Investors want a clearer picture of where Microsoft’s investments in devices will take the company in coming years, especially as its cash cows, Windows and Office software, come under attack from Apple and Google in the mobile market, and the likes of Evernote and Box begin to develop productivity software.
“They really need to address what Microsoft will look like in a few years, and what the end goal is,” Forrest said.
Ballmer announced his move just weeks after unveiling a ‘One Microsoft’ vision focused on hardware and cloud-based services. But poor sales of the Surface tablet, on top of its years-long failure to make money out of online search or smartphones, have cast doubt on the plan.
One of the biggest questions hanging over Microsoft is who will take the helm once Ballmer exits, and whether the successor will hew to his vision. Several sources have said top investors in the company are seeking a turnaround expert from within or without, and have proposed chief executives like Ford Motor’s Alan Mulally or Computer Sciences Corp’s Mike Lawrie.
The Nokia acquisition also brings former, well-regarded Microsoft executive Stephen Elop, who had headed the Finland-based company, back into the fold.
Tuesday’s dividend and buyback declaration will help appease some investors for the time being, analysts said.
Microsoft said it will raise its regular dividend, payable on December 12 to shareholders of record on November 21, to 28 cents per share and authorised a new share buyback program.
The 5-cent increase, worth about US$400 million a quarter, was about 3 cents more than analysts had expected. The new share repurchase program, with no expiration date, would replace another set to expire on September 30.

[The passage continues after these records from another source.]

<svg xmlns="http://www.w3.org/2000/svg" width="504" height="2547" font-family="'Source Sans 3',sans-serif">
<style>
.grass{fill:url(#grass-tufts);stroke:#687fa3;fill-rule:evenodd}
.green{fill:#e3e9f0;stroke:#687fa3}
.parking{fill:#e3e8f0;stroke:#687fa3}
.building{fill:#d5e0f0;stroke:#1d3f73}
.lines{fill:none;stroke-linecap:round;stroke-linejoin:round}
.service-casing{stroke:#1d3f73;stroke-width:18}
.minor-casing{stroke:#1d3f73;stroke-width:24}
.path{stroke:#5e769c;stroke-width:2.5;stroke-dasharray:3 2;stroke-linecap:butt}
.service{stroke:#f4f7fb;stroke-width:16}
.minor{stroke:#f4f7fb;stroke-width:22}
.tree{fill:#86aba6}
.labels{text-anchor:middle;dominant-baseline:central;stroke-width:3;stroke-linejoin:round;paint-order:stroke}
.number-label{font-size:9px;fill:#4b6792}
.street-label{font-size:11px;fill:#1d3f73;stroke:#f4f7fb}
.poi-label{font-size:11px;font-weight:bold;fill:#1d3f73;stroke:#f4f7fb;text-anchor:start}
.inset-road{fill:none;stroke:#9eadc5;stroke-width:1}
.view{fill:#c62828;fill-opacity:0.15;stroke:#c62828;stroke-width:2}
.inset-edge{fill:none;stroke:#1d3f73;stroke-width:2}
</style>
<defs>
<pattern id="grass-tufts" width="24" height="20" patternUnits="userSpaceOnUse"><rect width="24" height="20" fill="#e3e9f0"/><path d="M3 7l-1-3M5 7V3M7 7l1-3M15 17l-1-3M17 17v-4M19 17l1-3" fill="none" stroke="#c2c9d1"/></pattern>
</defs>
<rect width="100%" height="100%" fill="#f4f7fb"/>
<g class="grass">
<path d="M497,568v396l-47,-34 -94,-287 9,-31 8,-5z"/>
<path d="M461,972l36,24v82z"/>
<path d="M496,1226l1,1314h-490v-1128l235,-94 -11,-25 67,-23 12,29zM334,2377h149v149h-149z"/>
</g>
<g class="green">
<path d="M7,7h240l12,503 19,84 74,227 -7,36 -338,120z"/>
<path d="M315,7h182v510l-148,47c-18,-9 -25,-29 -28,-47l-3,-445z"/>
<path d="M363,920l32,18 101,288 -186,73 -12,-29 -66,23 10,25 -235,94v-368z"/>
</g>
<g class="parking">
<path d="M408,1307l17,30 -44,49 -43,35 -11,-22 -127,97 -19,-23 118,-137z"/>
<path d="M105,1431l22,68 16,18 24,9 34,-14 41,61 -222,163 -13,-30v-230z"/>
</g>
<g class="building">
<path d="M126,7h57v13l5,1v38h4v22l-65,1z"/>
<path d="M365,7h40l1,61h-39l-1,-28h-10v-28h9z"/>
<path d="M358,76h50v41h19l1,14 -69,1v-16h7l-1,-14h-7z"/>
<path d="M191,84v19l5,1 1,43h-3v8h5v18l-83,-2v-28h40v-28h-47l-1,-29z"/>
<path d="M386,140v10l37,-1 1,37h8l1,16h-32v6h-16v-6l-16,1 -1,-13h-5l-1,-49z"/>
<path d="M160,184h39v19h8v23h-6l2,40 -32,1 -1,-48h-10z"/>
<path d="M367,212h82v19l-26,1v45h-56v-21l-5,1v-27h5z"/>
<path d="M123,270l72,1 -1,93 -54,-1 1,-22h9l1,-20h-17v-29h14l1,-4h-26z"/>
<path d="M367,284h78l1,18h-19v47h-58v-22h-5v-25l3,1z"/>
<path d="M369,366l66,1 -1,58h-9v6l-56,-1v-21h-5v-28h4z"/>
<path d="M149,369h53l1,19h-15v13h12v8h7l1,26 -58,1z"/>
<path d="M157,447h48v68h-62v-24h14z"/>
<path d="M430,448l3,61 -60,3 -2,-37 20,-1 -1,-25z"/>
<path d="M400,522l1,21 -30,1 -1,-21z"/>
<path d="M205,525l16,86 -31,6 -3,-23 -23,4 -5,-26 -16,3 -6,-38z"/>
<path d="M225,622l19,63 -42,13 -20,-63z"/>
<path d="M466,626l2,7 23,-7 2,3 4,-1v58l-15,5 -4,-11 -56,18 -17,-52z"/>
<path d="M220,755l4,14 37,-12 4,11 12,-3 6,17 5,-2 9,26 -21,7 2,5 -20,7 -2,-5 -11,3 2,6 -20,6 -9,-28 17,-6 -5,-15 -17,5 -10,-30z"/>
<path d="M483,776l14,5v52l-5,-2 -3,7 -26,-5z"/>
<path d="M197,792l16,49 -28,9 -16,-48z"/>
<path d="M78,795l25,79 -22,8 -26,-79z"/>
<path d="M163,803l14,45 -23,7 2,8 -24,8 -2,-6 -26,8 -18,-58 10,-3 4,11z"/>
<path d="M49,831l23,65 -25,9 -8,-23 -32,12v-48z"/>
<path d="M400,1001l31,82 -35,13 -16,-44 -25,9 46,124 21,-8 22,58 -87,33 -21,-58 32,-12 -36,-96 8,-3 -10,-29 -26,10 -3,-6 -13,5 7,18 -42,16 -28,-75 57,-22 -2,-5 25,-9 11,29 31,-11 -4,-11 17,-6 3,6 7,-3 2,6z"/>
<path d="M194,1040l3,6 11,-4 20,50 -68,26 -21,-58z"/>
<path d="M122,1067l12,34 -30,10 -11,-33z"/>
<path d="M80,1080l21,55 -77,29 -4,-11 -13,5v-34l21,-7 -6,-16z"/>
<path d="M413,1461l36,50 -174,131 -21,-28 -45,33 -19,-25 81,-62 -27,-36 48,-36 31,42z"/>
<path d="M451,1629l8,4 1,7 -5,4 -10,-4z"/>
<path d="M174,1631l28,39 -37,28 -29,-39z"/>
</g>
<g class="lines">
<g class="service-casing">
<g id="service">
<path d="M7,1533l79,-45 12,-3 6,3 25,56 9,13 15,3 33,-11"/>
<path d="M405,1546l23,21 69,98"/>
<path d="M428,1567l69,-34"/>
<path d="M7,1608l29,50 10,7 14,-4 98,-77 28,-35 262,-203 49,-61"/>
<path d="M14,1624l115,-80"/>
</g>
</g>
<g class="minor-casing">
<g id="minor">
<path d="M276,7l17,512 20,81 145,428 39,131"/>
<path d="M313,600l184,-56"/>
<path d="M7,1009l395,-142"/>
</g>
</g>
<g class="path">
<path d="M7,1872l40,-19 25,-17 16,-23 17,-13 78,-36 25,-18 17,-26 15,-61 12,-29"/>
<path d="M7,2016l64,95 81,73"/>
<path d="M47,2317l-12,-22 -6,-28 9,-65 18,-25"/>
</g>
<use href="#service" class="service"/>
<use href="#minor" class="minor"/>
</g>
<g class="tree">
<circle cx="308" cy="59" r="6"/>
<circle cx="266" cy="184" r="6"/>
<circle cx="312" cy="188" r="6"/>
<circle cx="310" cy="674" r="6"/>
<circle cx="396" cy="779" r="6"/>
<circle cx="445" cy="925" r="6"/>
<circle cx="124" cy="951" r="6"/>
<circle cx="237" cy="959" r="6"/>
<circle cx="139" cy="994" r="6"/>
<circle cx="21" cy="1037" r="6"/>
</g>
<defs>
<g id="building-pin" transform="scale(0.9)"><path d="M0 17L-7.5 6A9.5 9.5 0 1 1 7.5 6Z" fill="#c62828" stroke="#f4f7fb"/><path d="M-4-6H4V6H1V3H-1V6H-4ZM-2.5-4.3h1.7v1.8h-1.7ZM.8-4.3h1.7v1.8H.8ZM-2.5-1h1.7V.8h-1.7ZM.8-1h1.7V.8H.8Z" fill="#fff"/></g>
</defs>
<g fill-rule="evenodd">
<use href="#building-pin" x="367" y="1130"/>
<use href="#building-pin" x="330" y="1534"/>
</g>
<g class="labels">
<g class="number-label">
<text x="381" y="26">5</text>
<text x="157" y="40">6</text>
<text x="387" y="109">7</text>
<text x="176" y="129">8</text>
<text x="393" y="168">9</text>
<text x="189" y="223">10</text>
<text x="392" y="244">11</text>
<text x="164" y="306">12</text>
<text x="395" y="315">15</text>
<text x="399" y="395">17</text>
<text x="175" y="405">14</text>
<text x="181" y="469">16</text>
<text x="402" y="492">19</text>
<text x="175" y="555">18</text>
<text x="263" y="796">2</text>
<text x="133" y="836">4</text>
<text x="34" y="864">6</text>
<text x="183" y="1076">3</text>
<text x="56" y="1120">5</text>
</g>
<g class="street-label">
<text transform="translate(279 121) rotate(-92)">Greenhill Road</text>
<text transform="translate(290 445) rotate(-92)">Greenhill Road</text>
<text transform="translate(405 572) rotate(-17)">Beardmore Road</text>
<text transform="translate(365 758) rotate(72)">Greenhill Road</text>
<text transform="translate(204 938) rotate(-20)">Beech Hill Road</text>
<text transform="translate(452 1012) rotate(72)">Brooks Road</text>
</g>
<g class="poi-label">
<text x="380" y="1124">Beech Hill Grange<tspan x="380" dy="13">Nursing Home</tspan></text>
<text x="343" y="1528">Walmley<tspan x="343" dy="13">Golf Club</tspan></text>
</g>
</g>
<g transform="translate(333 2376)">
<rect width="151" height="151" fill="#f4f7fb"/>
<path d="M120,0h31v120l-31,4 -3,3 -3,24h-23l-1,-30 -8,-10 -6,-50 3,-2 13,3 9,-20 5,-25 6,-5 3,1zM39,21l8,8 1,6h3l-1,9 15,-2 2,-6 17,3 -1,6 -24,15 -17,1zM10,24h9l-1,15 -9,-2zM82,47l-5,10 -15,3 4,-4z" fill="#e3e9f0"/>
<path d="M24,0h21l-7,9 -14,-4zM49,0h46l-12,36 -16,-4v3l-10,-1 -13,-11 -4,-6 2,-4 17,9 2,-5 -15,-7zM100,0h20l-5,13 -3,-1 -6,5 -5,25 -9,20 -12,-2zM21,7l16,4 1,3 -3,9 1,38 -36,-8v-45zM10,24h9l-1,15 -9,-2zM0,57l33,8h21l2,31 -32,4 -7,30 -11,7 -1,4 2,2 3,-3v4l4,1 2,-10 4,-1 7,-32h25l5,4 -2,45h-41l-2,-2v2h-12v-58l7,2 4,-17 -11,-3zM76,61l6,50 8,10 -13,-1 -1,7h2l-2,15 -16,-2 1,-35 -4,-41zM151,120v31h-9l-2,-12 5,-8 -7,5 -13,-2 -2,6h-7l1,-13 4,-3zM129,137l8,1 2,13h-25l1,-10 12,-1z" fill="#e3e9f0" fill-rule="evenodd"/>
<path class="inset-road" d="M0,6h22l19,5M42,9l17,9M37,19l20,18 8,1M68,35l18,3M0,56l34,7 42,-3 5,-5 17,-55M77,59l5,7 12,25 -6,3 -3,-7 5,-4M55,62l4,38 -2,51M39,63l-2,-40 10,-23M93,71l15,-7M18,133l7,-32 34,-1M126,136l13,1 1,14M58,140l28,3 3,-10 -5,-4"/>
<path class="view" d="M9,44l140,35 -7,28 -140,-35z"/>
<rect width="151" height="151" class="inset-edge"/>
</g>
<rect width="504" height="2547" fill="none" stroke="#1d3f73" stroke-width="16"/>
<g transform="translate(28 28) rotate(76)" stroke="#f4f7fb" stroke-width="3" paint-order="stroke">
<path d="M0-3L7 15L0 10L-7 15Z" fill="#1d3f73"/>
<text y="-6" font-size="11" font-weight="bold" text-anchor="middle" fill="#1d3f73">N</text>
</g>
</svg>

Microsoft ranks fourth on Wall Street in terms of actual cash payouts, behind Apple, Exxon Mobil and AT&T. In terms of dividend yield, it ranks fourth among US information technology companies, lagging only Intel, Seagate Technology and Microchip Technology, according to S&P Dow Jones Indices.
“We view this as a further indication that things are changing at Microsoft with respect to corporate governance that we believe could benefit shareholders over the next six to 12 months,” Nomura Securities analyst Rick Sherlund said in a note.
But Barclays analyst Raimo Lenschow had expected an accelerated or expanded share buyback plan. The slightly bigger-than-expected dividend increase may signal a willingness to bow to investors’ demands.
“A major open question is the timeframe over which the company plans to utilize the new US$40 billion authorisation, as that will dictate whether the level of the annual buyback is changing,” Lenschow wrote on Tuesday.
“While the size of the new buyback program appears on the lower end of investor expectations, which we had pegged at close to US$50-60 billion, the lingering question around the timeframe of the program makes the comparison to expectations flawed.”